The introduction of asynchronous spacewarp bumped the Rift’s minimum graphics specification down to a GeForce GTX 960, but Chronos’ Epic detail preset demonstrates how taxing VR workloads need more than just a mainstream GPU.
Our hardware-based capture system reflects an almost-constant 22ms frame time. Were it not for warping, this would be a fairly abysmal VR experience. The stats tell us we generated 3616 new frames through the run and dropped 3626 frames. That slightly-higher-than 1:1 ratio of dropped to real frames is likely due to the four spikes up to 33ms and subsequent dips to 11ms.
Picking through the software capture tells us that the frames originally reported as dropped by a video sequence were in fact synthesized frames, generated by ASW. The stats spit back 3685 new frames and 3695 synthesized ones. One question remains unanswered for us here: if ASW generates extrapolated frames using previous real frames, how does the technology operate in situations where the frame rate drops below 45? Does it simply extrapolate based on an extrapolation? This isn’t the most extreme example we've seen of Nvidia’s tool reporting more synthesized than real frames.
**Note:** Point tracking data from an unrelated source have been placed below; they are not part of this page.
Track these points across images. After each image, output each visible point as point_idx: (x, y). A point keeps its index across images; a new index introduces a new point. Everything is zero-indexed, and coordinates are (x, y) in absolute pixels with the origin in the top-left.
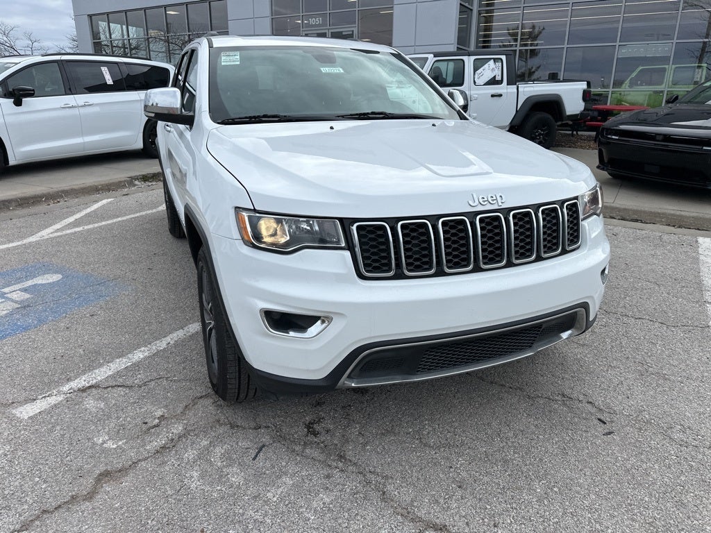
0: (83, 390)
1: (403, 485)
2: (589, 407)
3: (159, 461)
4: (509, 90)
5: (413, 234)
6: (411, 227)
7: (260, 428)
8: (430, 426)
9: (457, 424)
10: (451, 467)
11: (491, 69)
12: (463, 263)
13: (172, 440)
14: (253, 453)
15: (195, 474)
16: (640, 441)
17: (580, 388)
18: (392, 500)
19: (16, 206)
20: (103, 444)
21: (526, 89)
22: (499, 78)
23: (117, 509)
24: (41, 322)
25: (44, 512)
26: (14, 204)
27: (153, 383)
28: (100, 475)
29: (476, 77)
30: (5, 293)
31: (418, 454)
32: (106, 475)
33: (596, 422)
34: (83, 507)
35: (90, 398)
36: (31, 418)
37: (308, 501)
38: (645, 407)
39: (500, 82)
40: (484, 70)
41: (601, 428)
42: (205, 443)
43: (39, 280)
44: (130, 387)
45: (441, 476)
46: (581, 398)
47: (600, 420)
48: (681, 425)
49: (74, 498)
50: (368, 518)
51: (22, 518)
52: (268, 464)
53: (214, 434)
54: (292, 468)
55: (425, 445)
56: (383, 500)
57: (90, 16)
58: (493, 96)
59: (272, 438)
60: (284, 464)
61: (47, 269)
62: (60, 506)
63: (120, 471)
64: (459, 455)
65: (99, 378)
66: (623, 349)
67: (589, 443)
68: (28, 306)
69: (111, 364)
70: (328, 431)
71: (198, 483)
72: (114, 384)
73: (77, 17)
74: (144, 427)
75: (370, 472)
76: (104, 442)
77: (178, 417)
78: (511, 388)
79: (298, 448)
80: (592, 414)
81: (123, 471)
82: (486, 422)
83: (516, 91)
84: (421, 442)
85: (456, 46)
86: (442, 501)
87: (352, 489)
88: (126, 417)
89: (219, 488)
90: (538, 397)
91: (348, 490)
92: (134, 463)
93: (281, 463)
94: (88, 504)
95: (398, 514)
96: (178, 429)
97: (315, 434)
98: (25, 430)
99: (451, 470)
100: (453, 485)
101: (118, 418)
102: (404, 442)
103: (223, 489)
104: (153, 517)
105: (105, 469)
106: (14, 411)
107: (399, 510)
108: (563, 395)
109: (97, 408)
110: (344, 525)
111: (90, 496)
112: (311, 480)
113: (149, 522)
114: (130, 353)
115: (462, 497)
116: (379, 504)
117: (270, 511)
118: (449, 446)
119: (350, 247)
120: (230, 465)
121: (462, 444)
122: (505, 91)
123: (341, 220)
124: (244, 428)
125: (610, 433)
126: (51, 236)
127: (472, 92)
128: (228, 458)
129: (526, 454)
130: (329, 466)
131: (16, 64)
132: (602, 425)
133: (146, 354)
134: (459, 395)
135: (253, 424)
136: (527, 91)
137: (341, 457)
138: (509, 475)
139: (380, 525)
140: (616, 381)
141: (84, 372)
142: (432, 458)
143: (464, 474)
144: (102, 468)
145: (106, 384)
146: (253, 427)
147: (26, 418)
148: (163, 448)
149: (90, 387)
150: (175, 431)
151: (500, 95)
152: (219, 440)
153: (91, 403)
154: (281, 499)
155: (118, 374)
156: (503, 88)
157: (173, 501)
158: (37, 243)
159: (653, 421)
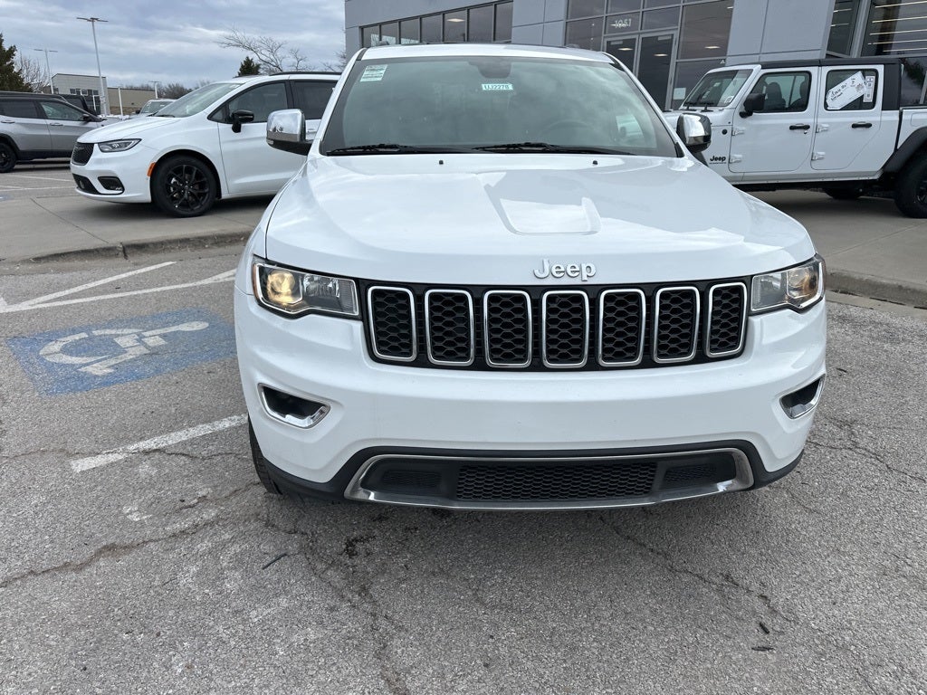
0: (146, 452)
1: (414, 643)
2: (758, 605)
3: (168, 547)
4: (884, 118)
5: (447, 309)
6: (446, 298)
7: (295, 532)
8: (502, 577)
9: (539, 583)
10: (492, 637)
11: (854, 86)
12: (517, 356)
13: (197, 525)
14: (269, 559)
15: (194, 569)
16: (808, 673)
17: (761, 572)
18: (388, 659)
19: (212, 244)
20: (128, 514)
21: (915, 117)
22: (868, 99)
23: (96, 587)
24: (158, 371)
25: (32, 572)
26: (210, 242)
27: (219, 458)
28: (105, 547)
29: (830, 96)
30: (145, 337)
31: (461, 609)
32: (111, 549)
33: (754, 627)
34: (67, 577)
35: (149, 462)
36: (82, 472)
37: (291, 632)
38: (854, 623)
39: (872, 105)
40: (843, 87)
41: (757, 638)
42: (227, 536)
43: (185, 327)
44: (193, 458)
45: (471, 644)
46: (755, 587)
47: (762, 626)
48: (900, 665)
49: (66, 565)
50: (345, 672)
51: (9, 574)
52: (275, 578)
53: (242, 528)
54: (298, 589)
55: (477, 600)
56: (378, 656)
57: (362, 28)
58: (854, 126)
59: (301, 547)
60: (293, 581)
61: (199, 316)
62: (48, 571)
63: (126, 547)
64: (514, 623)
65: (170, 442)
66: (879, 530)
67: (720, 655)
68: (157, 354)
69: (191, 429)
70: (368, 554)
71: (190, 580)
72: (181, 451)
73: (348, 29)
74: (180, 505)
75: (386, 617)
76: (131, 513)
77: (217, 501)
78: (652, 550)
79: (320, 566)
80: (754, 613)
81: (128, 548)
82: (583, 588)
83: (898, 119)
84: (475, 594)
85: (825, 52)
86: (450, 677)
87: (349, 632)
88: (169, 490)
89: (207, 591)
90: (686, 571)
91: (344, 631)
92: (144, 542)
93: (290, 580)
94: (74, 574)
95: (383, 678)
96: (210, 514)
97: (352, 554)
98: (70, 484)
99: (490, 640)
100: (478, 662)
101: (161, 489)
102: (454, 589)
103: (211, 594)
104: (122, 605)
105: (113, 541)
106: (72, 462)
107: (389, 674)
108: (727, 577)
109: (148, 474)
110: (310, 673)
111: (79, 568)
112: (310, 608)
113: (116, 610)
114: (218, 419)
115: (480, 679)
116: (369, 659)
117: (241, 632)
118: (509, 608)
119: (363, 317)
120: (236, 568)
121: (529, 611)
122: (878, 119)
123: (357, 280)
124: (279, 530)
125: (764, 649)
126: (227, 280)
127: (820, 120)
128: (238, 561)
129: (612, 645)
130: (343, 597)
131: (241, 84)
132: (761, 634)
133: (234, 424)
134: (569, 545)
135: (290, 527)
136: (915, 120)
137: (364, 590)
138: (565, 668)
139: (351, 685)
140: (830, 574)
141: (161, 433)
142: (476, 619)
143: (503, 651)
144: (111, 541)
145: (173, 451)
146: (288, 529)
147: (78, 471)
148: (183, 532)
149: (156, 450)
150: (205, 516)
151: (868, 126)
152: (243, 536)
153: (145, 469)
154: (263, 622)
155: (192, 442)
156: (876, 115)
157: (153, 594)
158: (209, 287)
159: (853, 648)
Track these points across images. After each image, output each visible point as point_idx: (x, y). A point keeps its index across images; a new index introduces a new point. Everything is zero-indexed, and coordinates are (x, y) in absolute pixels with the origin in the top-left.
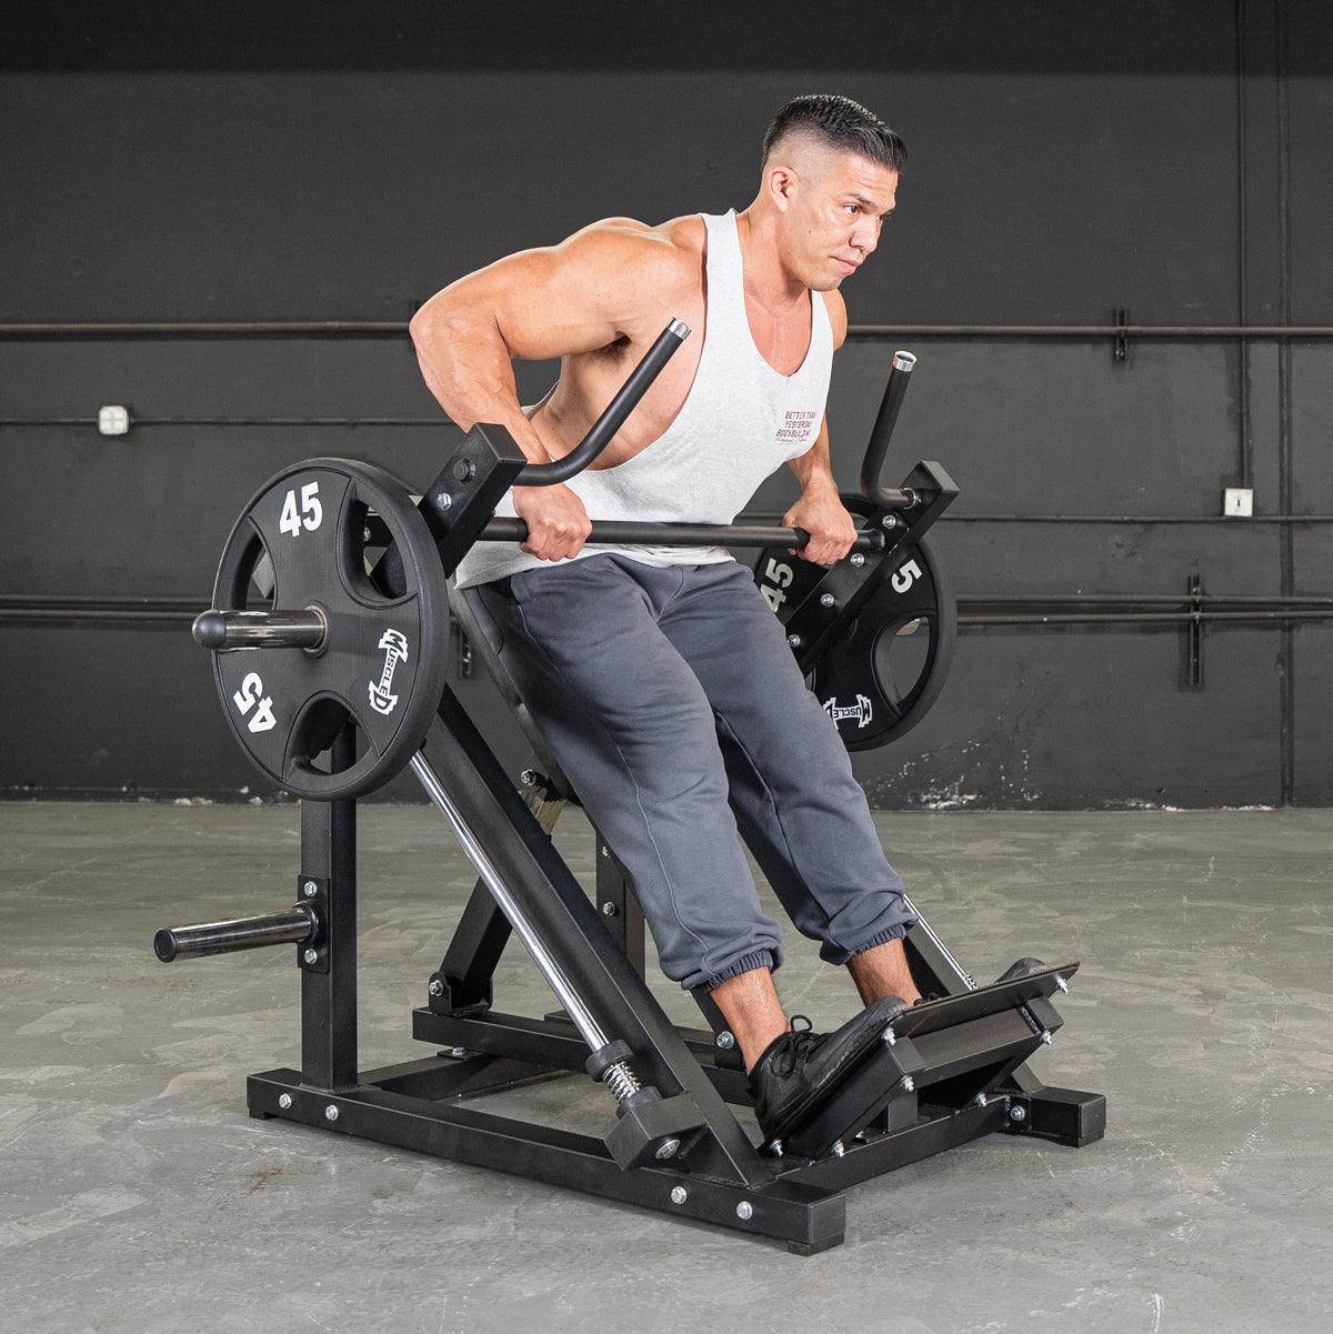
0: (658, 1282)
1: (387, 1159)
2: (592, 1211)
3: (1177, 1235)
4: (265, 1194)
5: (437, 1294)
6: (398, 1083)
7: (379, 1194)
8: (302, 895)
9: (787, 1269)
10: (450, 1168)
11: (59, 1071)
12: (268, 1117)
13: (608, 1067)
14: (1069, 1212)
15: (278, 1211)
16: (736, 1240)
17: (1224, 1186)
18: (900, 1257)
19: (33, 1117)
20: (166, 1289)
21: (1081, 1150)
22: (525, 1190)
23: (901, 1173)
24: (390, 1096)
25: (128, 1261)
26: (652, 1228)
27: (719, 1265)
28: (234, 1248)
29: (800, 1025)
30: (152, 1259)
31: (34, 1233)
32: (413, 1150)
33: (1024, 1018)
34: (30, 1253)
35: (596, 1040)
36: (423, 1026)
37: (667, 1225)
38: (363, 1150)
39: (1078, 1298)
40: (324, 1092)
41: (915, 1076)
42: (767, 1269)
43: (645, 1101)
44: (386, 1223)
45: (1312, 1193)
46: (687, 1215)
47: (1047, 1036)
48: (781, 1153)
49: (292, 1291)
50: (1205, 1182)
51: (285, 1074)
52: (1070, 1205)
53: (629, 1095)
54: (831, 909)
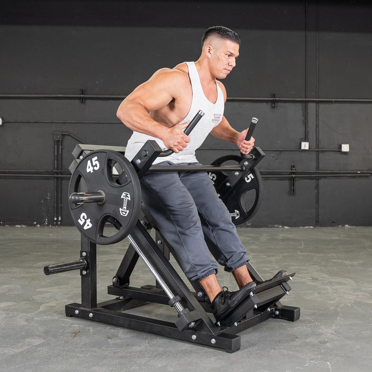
0: (194, 361)
1: (108, 328)
2: (169, 342)
3: (328, 346)
4: (77, 338)
5: (134, 366)
6: (107, 306)
7: (109, 338)
8: (81, 256)
9: (227, 357)
10: (126, 330)
11: (9, 304)
12: (71, 316)
13: (175, 303)
14: (297, 340)
15: (83, 343)
16: (211, 349)
17: (335, 332)
18: (256, 353)
19: (6, 317)
20: (59, 366)
21: (294, 323)
22: (149, 336)
23: (249, 330)
24: (107, 310)
25: (46, 358)
26: (186, 346)
27: (208, 356)
28: (74, 354)
29: (225, 289)
30: (52, 357)
31: (17, 351)
32: (115, 325)
33: (282, 288)
34: (17, 356)
35: (171, 296)
36: (111, 290)
37: (190, 345)
38: (101, 325)
39: (308, 364)
40: (88, 309)
41: (257, 304)
42: (222, 357)
43: (186, 312)
44: (113, 346)
45: (359, 333)
46: (197, 343)
47: (287, 293)
48: (220, 325)
49: (94, 366)
50: (330, 331)
51: (75, 304)
52: (297, 338)
53: (181, 311)
54: (228, 257)
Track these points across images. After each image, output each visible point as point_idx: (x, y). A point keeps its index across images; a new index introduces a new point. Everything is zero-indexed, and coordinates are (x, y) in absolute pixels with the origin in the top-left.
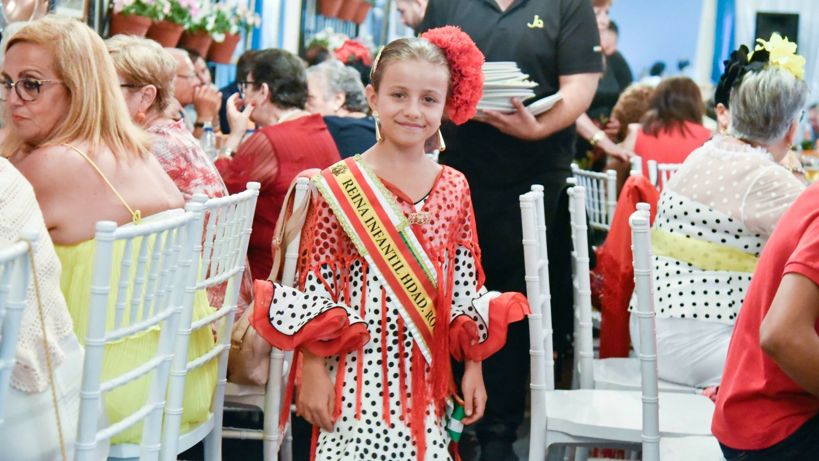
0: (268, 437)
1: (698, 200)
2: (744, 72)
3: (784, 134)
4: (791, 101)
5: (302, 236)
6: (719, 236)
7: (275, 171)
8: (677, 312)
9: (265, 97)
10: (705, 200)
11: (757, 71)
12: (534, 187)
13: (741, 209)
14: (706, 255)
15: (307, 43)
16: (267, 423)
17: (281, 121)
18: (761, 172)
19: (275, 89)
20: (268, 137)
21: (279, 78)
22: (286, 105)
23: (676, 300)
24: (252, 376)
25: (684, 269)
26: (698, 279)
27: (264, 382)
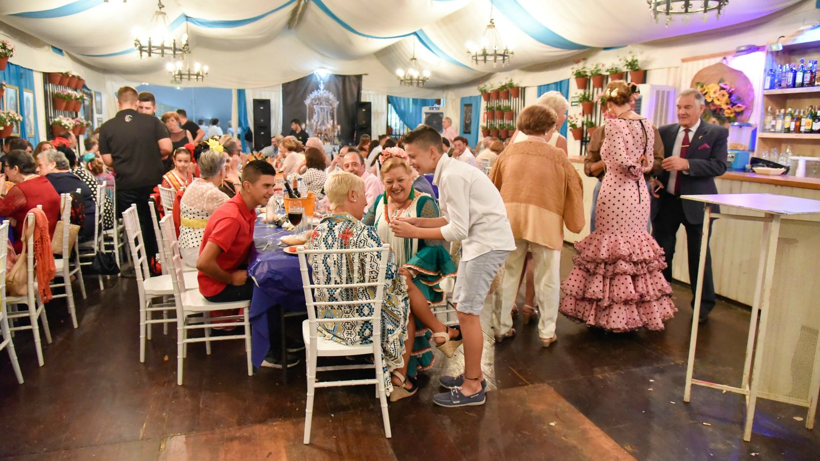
0: (31, 314)
1: (190, 205)
2: (200, 153)
3: (219, 173)
4: (219, 160)
5: (34, 236)
6: (201, 217)
7: (25, 202)
8: (191, 245)
9: (17, 171)
10: (192, 205)
11: (205, 152)
12: (132, 205)
13: (205, 207)
14: (198, 224)
15: (51, 123)
16: (30, 308)
17: (25, 180)
18: (209, 192)
19: (22, 167)
20: (20, 188)
21: (22, 162)
22: (27, 173)
23: (191, 241)
24: (20, 293)
25: (191, 230)
26: (197, 232)
27: (26, 294)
We'll address the question in more depth shortly, and present a potential answer.
Hardware Vs. Software: It Works
The real purpose of this first look at FCAT VR is to test the relationship between hardware-based capture and Nvidia’s FCAT VR Capture tool.
We now have the infrastructure in place to intercept and record a 2160x1200 signal at 90 Hz, analyze the output, and chart it just as we did during the days of Challenging FPS: Testing SLI And CrossFire Using Video Capture. Nvidia knows this methodology is expensive and time-consuming, though. So it developed software to make VR benchmarking more accessible.
By instead tapping into telemetry data exposed to developers by Oculus’ runtime and SteamVR, Nvidia’s FCAT VR Capture application facilitates Fraps-like recording of several different statistics, which can be analyzed and charted through a Python-based Analyzer GUI.
Anyone could have accessed this information previously. In fact, we have an unpublished story in our CMS from last year extensively measuring graphics performance on the Vive. But we uncovered so many issues that changed with each subsequent driver update that it was never possible to push the piece live before its findings were rendered obsolete. Eventually we shelved it. The point is that Nvidia isn’t presenting anything you couldn’t get at yourself, given the time and effort. By making the tool available publicly, the technical community has an opportunity to dissect it. And by facilitating a comparison to hardware-based capture, we can verify agreement between the two metrics.